The S&P 500 index fell 3.4% last week as investors worried that a recent round of better-than-expected economic data might prompt the Federal Reserve to keep its key rate higher for longer.
This marks the S&P 500’s first weekly decline since the week ended Nov. 18, although it has spent much of 2022 in the red; it is down 17% for the year to date, with only three weeks remaining.
The weekly decline came as a number of economic reports over the last week came in stronger than expected. A November reading on the services sector from the Institute for Supply Management as well as a December reading on consumer sentiment from the University of Michigan both came in above expectations last week. They followed a stronger-than-expected November employment data released last Friday.
Investors are fearful that if economic data continue to come in above expectations, the Fed’s Federal Open Market Committee — which has a two-day meeting next week — may keep its benchmark lending rate higher for longer as it continues trying to tamp down inflation.
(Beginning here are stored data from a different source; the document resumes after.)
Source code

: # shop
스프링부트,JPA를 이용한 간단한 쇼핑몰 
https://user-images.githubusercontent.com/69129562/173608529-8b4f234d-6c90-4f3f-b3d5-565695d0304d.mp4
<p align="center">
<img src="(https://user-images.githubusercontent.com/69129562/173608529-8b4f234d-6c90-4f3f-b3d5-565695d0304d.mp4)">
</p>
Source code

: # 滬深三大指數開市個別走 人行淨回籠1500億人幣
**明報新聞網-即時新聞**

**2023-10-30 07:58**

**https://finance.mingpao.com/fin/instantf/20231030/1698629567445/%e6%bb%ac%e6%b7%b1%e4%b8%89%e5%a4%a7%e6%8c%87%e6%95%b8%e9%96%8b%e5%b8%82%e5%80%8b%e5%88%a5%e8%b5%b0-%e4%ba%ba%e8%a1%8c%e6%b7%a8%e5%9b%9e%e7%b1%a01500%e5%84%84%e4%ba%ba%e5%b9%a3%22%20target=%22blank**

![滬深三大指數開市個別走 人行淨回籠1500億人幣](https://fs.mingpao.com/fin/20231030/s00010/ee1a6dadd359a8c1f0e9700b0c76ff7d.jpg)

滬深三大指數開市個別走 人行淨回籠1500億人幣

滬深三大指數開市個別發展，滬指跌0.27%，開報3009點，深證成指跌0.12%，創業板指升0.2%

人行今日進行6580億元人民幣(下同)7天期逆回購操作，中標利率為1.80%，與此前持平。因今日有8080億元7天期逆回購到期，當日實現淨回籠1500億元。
Still, not all data have come in stronger than expected. Weekly jobless claims released Thursday showed US jobless claims increased by 4,000 to 230,000 in the week ended Dec. 3, and continuing claims advanced to 1.67 million from 1.61 million, marking the highest level of continuing claims since February.
On Friday, a larger-than-expected rise in US producer prices in November only added to investors’ worries about rates and inflation. The core Producer Price Index for November rose by 0.4%, double the 0.2% rise that was expected and quadruple the previous month’s 0.1% increase.
All of the S&P 500’s sectors fell last week. Energy had the largest percentage drop, down 8.4%, followed by communication services, which slid 5.4%, and consumer discretionary, which fell 4.5%. Other decliners included financials, down 3.9%; and technology and materials, which slipped 3.3% each. The smallest decline came from utilities, which edged down 0.3%.
This week, all eyes will be on the FOMC’s two-day meeting, which concludes on Wednesday. Other focal points on the economic calendar include the release of the November consumer price index on Tuesday, November retail sales on Thursday, and December readings on the manufacturing and services sectors from Standard & Poor’s on Friday.